La pioggia e la neve possono salvare la Puglia dalla siccità dopo il caldo anomalo che ha causato gravi sintomi di stress idrico, con i quantitativi di acqua negli invasi che segnano -92 milioni di metri cubi, pari a -73% di scorte idriche rispetto allo stesso periodo dell’anno scorso“: è quanto emerge dal monitoraggio di Coldiretti Puglia, sulla base dei dati Anbi, in relazione agli effetti delle piogge a macchia di leopardo in Puglia e delle nevicate nel Foggiano. “Uno scenario che si aggrava pesantemente ai danni dell’agricoltura pugliese che ha perso già il 50% del cibo e dei prodotti simbolo della Dieta Mediterranea, ma l’emergenza è anche per l’uso potabile, con la riduzione della pressione nella distribuzione della rete idrica che porta acqua nelle case“. “Importante è infatti – sottolinea Coldiretti regionale – che il cambiamento climatico sia progressivo, senza ondate di freddo estremo e gelate improvvise ma anche manifestazioni violente che distruggono le coltivazioni, come la grandine. Le precipitazioni sono importanti per ripristinare le scorte di acqua negli invasi e nei terreni asciutti. Anche la pioggia deve cadere in modo costante e durare nel tempo, mentre i forti temporali, soprattutto se si manifestano con precipitazioni intense, rischiano di provocare danni poiché i terreni non riescono ad assorbire l’acqua che cade violentemente e tende ad allontanarsi per scorrimento provocando frane e smottamenti“.
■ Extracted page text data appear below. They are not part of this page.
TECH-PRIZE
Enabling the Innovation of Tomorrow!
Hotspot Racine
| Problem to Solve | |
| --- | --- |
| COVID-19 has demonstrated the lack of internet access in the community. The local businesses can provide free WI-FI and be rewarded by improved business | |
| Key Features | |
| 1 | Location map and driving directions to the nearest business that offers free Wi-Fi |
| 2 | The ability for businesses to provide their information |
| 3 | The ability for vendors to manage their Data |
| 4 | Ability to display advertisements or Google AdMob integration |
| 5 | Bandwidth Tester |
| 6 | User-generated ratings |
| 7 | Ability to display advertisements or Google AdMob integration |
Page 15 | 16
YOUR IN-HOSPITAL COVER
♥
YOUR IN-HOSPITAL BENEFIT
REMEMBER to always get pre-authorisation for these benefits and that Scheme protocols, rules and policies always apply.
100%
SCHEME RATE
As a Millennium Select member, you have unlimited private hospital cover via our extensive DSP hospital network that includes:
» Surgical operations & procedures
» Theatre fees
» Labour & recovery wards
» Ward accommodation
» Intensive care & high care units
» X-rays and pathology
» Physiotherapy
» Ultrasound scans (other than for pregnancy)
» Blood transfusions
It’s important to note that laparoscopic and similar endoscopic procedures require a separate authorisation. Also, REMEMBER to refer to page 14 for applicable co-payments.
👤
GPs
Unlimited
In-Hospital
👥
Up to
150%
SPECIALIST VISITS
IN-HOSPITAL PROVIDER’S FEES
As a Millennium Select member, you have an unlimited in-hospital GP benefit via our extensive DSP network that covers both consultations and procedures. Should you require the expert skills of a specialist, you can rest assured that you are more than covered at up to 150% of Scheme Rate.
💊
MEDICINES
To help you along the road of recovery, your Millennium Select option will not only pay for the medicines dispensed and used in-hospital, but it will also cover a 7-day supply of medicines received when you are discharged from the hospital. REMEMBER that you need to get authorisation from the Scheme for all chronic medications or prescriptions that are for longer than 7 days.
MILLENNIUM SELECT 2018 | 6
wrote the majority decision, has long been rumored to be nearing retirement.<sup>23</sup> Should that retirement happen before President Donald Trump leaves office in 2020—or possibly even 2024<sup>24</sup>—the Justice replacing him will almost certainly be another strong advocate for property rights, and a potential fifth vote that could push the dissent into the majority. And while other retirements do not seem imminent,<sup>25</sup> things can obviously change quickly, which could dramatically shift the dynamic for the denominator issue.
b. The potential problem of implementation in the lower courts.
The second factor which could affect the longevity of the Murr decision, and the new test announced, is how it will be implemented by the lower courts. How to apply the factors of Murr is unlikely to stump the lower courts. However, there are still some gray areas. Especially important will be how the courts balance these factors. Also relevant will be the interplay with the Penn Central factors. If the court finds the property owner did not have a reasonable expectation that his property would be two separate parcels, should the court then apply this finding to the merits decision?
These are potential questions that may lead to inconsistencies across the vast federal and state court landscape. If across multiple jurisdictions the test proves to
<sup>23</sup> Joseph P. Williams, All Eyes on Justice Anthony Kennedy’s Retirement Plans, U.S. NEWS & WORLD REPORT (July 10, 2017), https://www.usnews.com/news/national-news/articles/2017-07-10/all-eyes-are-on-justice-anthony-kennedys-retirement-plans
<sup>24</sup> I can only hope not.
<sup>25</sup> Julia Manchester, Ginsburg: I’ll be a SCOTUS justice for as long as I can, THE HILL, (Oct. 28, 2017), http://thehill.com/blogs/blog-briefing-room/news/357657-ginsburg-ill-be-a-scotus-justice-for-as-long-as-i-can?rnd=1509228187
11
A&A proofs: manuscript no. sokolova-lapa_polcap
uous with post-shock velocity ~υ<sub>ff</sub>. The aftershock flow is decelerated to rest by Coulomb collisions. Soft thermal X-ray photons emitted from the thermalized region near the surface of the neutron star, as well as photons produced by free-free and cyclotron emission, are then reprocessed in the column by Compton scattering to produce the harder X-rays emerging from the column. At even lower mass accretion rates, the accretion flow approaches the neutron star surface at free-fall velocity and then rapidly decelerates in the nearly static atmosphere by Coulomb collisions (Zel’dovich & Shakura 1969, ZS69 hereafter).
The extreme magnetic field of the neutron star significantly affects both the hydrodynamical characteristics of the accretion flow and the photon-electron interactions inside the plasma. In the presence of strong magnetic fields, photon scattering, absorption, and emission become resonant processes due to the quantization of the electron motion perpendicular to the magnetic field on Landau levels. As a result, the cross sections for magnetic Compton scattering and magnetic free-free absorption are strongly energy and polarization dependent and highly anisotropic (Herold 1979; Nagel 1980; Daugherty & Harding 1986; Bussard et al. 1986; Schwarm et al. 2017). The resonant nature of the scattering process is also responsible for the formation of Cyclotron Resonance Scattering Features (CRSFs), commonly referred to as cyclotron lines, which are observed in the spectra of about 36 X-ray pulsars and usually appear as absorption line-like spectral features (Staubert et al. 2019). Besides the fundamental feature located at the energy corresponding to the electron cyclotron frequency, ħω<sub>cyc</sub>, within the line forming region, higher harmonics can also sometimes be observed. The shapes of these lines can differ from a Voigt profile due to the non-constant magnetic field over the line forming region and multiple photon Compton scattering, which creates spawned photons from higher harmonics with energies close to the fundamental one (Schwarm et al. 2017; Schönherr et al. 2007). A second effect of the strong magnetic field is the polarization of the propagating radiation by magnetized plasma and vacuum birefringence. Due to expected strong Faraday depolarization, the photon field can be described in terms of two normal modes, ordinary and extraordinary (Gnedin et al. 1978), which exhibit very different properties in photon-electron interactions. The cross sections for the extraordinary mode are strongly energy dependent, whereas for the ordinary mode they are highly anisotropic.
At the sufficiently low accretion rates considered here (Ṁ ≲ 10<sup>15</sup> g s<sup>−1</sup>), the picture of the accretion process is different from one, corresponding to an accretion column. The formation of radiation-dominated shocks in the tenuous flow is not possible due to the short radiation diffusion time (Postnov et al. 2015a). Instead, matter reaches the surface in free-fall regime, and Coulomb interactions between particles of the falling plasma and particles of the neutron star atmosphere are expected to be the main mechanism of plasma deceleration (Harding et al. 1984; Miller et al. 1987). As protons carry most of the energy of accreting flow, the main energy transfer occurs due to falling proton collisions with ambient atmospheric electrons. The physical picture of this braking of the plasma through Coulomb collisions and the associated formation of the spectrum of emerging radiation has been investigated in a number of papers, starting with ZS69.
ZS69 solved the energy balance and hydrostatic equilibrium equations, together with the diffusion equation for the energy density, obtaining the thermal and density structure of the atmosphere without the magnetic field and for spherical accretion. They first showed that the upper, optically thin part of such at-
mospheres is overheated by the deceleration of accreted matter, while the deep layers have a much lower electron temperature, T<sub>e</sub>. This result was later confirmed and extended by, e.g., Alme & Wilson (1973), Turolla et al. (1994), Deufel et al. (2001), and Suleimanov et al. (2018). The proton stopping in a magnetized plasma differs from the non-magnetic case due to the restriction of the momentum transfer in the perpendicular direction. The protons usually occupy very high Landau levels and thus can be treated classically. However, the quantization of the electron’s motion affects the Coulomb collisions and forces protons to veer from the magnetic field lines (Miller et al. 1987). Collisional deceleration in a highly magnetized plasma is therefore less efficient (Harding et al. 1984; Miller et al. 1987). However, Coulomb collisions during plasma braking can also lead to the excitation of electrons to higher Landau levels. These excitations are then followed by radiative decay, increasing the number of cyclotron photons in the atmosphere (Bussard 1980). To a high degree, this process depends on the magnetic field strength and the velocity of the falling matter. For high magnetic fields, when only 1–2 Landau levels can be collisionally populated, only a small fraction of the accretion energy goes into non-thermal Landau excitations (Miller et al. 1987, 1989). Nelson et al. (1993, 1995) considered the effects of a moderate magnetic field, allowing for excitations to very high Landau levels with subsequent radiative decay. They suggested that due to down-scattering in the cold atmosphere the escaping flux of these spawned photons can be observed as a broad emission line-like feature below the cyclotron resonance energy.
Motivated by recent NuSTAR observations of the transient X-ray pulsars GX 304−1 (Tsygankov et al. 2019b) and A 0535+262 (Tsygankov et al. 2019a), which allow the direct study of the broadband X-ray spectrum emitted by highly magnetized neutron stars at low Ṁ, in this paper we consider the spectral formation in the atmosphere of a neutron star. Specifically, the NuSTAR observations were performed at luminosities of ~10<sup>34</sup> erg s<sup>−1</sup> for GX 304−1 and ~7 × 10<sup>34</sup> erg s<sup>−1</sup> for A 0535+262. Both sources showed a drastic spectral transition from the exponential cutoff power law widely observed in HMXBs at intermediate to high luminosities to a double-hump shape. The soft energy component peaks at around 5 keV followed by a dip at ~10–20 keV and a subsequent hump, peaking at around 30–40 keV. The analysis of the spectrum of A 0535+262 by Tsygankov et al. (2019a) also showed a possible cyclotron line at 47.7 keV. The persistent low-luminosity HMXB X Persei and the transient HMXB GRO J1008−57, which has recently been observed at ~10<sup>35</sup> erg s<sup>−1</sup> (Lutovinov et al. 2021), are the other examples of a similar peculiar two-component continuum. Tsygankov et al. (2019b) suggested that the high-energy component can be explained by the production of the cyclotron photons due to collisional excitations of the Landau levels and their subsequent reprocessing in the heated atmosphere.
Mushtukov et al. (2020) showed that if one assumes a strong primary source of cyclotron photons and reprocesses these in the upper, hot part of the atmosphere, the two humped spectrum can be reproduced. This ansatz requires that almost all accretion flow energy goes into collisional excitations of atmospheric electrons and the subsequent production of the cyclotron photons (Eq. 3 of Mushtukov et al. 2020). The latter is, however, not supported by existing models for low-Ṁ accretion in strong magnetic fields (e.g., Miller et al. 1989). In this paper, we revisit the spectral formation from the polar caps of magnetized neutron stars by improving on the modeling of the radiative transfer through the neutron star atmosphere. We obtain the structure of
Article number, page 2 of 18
La grandine invece è l’evento climatico avverso più temuto dall’agricoltura in questa fase stagionale per i danni irreversibili che provoca alle coltivazioni in campo, perché colpisce frutta e ortaggi in modo da provocarne la caduta o danneggiandoli in modo tale da impedirne la crescita o lasciando deformazioni tali da renderli non adatti alla commercializzazione“, sottolinea Coldiretti. “Un evento climatico avverso che si ripete sempre con maggiore frequenza ma a cambiare è anche la dimensione dei chicchi che risulta essere aumentata considerevolmente negli ultimi anni con la caduta di veri e propri blocchi di ghiaccio anche più grandi di una palla da tennis“.